Referring to close links between the Soviet Union and Vietnam in the 1980s, Medvedev said he hoped their shared history would provide a firm foundation for a tight, modern-day economic and political partnership.

"We were together with the heroic Vietnamese people during the years of its fight for independence and reunification, during the complicated period of reviving its national economy," he wrote in an article for the Vietnamese newspaper Nhan Dan, the text of which was released by the Kremlin.

The president is scheduled to meet top Vietnamese officials on Sunday and agree on the construction of Vietnam's first nuclear power plant.

An official with Russian state nuclear conglomerate Rosatom told AFP the construction of the two-unit plant is estimated at over 4.0 billion euros.

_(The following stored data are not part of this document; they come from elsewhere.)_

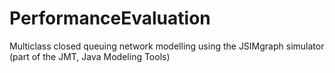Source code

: # PerformanceEvaluation
Multiclass closed queuing network modelling using the JSIMgraph simulator (part of the JMT, Java Modeling Tools)

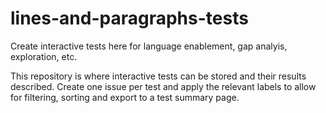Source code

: # lines-and-paragraphs-tests
Create interactive tests here for language enablement, gap analyis, exploration, etc.

This repository is where interactive tests can be stored and their results described.  Create one issue per test and apply the relevant labels to allow for filtering, sorting and export to a test summary page.
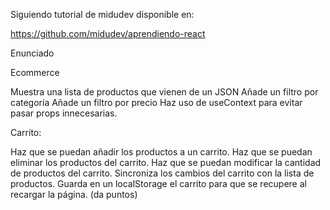 Siguiendo tutorial de midudev disponible en:

https://github.com/midudev/aprendiendo-react

Enunciado

Ecommerce

 Muestra una lista de productos que vienen de un JSON
 Añade un filtro por categoría
 Añade un filtro por precio
Haz uso de useContext para evitar pasar props innecesarias.

Carrito:

 Haz que se puedan añadir los productos a un carrito.
 Haz que se puedan eliminar los productos del carrito.
 Haz que se puedan modificar la cantidad de productos del carrito.
 Sincroniza los cambios del carrito con la lista de productos.
 Guarda en un localStorage el carrito para que se recupere al recargar la página. (da puntos)
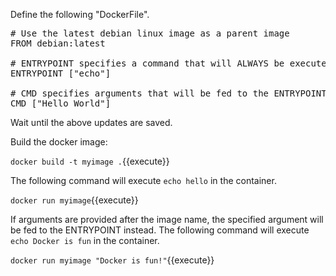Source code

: Define the following  "DockerFile".

<pre class="file" data-filename="Dockerfile" data-target="replace">
# Use the latest debian linux image as a parent image
FROM debian:latest

# ENTRYPOINT specifies a command that will ALWAYS be executed when the container starts.
ENTRYPOINT ["echo"]

# CMD specifies arguments that will be fed to the ENTRYPOINT
CMD ["Hello World"]
</pre>

Wait until the above updates are saved. 

Build the docker image:

`docker build -t myimage .`{{execute}}


The following command will execute `echo hello` in the container.

`docker run myimage`{{execute}}

If arguments are provided after the image name, the specified argument will be fed to the ENTRYPOINT instead. The following command will execute `echo Docker is fun` in the container.

`docker run myimage "Docker is fun!"`{{execute}}



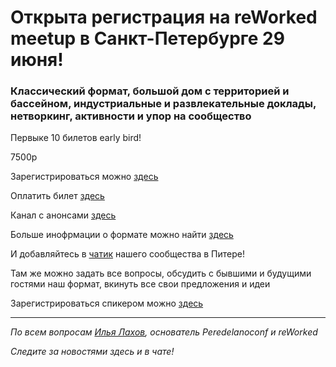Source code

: # Открыта регистрация на **reWorked meetup** в Санкт-Петербурге 29 июня!

### Классический формат, большой дом с территорией и бассейном, индустриальные и развлекательные доклады, нетворкинг, активности и упор на сообщество

Первыке 10 билетов early bird!

7500р

Зарегистрироваться можно [здесь](https://docs.google.com/forms/d/154Qu0uh53qeyGPCUCAT-mIUQGjR5fIoVdIVehh2PT-c/edit)

Оплатить билет [здесь](https://www.tinkoff.ru/collectmoney/crowd/lakhov.vsevolod2/ow3Y239902/?short_link=2EaOc4P20fx&httpMethod=GET)

Канал с анонсами [здесь](https://t.me/reworkedconf)

Больше инофрмации о формате можно найти [здесь](/./confs/standard.md)

И добавляйтесь в [чатик]( https://t.me/piter_meetup) нашего сообщества в Питере! 

Там же можно задать все вопросы, обсудить с бывшими и будущими гостями наш формат, вкинуть все свои предложения и идеи

Зарегистрироваться спикером можно [здесь](/./guides/tech-speech.md)

---

_По всем вопросам [Илья Лахов](https://t.me/ilakhov), основатель Peredelanoconf и reWorked_

_Следите за новостями здесь и в чате!_
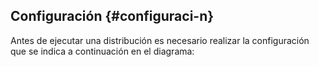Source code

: ## Configuración {#configuraci-n}

Antes de ejecutar una distribución es necesario realizar la configuración que se indica a continuación en el diagrama: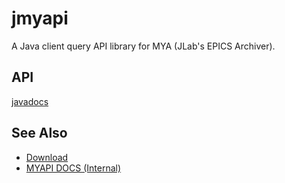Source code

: # jmyapi
A Java client query API library for MYA (JLab's EPICS Archiver).  

## API
[javadocs](https://jeffersonlab.github.io/jmyapi/)   

## See Also
   - [Download](https://github.com/JeffersonLab/jmyapi/releases)    
   - [MYAPI DOCS (Internal)](http://devweb.acc.jlab.org/controls_web/certified/myapi/)
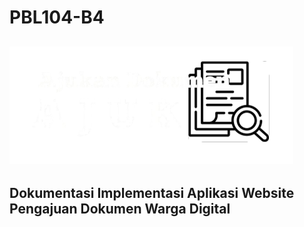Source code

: # PBL104-B4
![logo](https://github.com/BintangDwiImamDermawan/pbl/blob/main/assets%2Flogo.svg)
--
## Dokumentasi Implementasi Aplikasi Website Pengajuan Dokumen Warga Digital
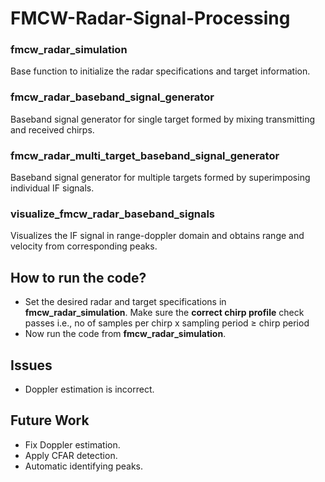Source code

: # FMCW-Radar-Signal-Processing

### fmcw_radar_simulation
Base function to initialize the radar specifications and target information.

### fmcw_radar_baseband_signal_generator
Baseband signal generator for single target formed by mixing transmitting and received chirps.

### fmcw_radar_multi_target_baseband_signal_generator
Baseband signal generator for multiple targets formed by superimposing individual IF signals.

### visualize_fmcw_radar_baseband_signals
Visualizes the IF signal in range-doppler domain and obtains range and velocity from corresponding peaks.

## How to run the code?
- Set the desired radar and target specifications in **fmcw_radar_simulation**. Make sure the **correct chirp profile** check passes i.e., no of samples per chirp x sampling period ≥ chirp period
- Now run the code from **fmcw_radar_simulation**.

## Issues
- Doppler estimation is incorrect.


## Future Work
- Fix Doppler estimation.
- Apply CFAR detection.
- Automatic identifying peaks.
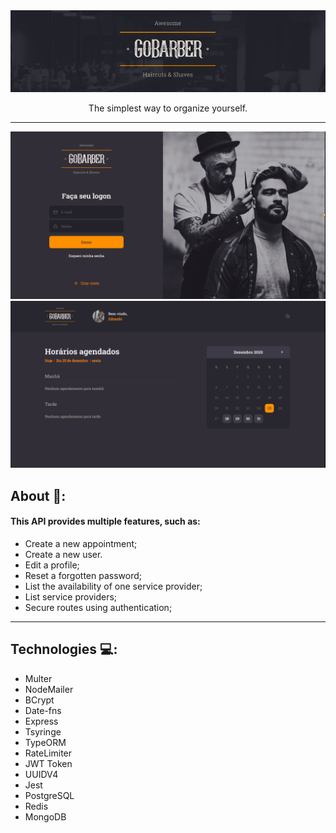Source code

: <img src="./github/logo.jpg" alt="gobarber">
<p align="center">The simplest way to organize yourself.</p>
<hr />

<img src="./github/navegacao.gif" alt="gobarber">
<img src="./github/navegacao2.gif" alt="gobarber">

## About 🔎:
#### This API provides multiple features, such as:
- Create a new appointment;
- Create a new user.
- Edit a profile;
- Reset a forgotten password;
- List the availability of one service provider;
- List service providers;
- Secure routes using authentication;
<hr />

## Technologies 💻:
- Multer
- NodeMailer
- BCrypt
- Date-fns
- Express
- Tsyringe
- TypeORM
- RateLimiter
- JWT Token
- UUIDV4
- Jest
- PostgreSQL
- Redis
- MongoDB
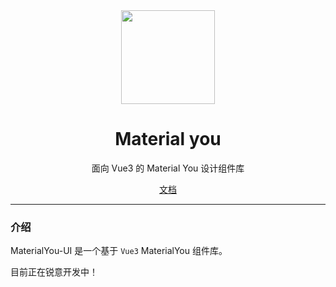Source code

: <div align="center">
  <a href="https://materialyou-ui.vercel.app/">
    <img src="https://materialyou-ui.vercel.app/img/m3-favicon.ico" width="150">
  </a>
  <h1>Material you</h1>
  <p>面向 Vue3 的 Material You 设计组件库</p>
  <p>
    <a href="https://materialyou-ui.vercel.app/">文档</a> 
</div>

---

### 介绍

MaterialYou-UI 是一个基于 `Vue3` MaterialYou 组件库。

目前正在锐意开发中！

"I am convinced that the development of this sphere in Vietnam will positively affect the growth of national economy and the image of your country in the world," Medvedev wrote.

Russia is locked in a global race with competitors like the United States, Japan and France to clinch lucrative worldwide contracts as demand for nuclear energy increases.

Vietnam has approved building the country's first nuclear power stations and initial plans call for four reactors, with a total capacity of 4,000 Megawatts, at least one of which should be operational from 2020.

Moscow is willing to provide a loan to help Vietnam finance the plant's construction, Medvedev's top foreign policy aide Sergei Prikhodko said at the Kremlin in comments released Friday.

"Such a large project as the construction of a nuclear power station naturally prompts our friends to make use of our financial resources," he said.

Apart from the nuclear power plant, Russia and Vietnam are scheduled to sign a raft of agreements on cooperation in hydro-electric energy, customs and other areas.

Medvedev said there were many "promising prospects" in oil and gas exploration.

Ties with Vietnam date back to the Soviet era when the communist Soviet Union became the country's main benefactor after the Vietnam War ended in 1975.

"There are not too many countries in the world in whose common history there are absolutely no negative pages," he said, adding he hoped to achieve "serious results" during the Vietnam state visit.

Following the Soviet collapse in 1991 Vietnam was left without the Soviet Union's ideological, economic and military support and ties have long remained only a shadow of Cold War levels.

Before the start of the state visit, Medvedev on Saturday will participate in a summit with the 10-member Association of Southeast Asian Nations (ASEAN) in Hanoi.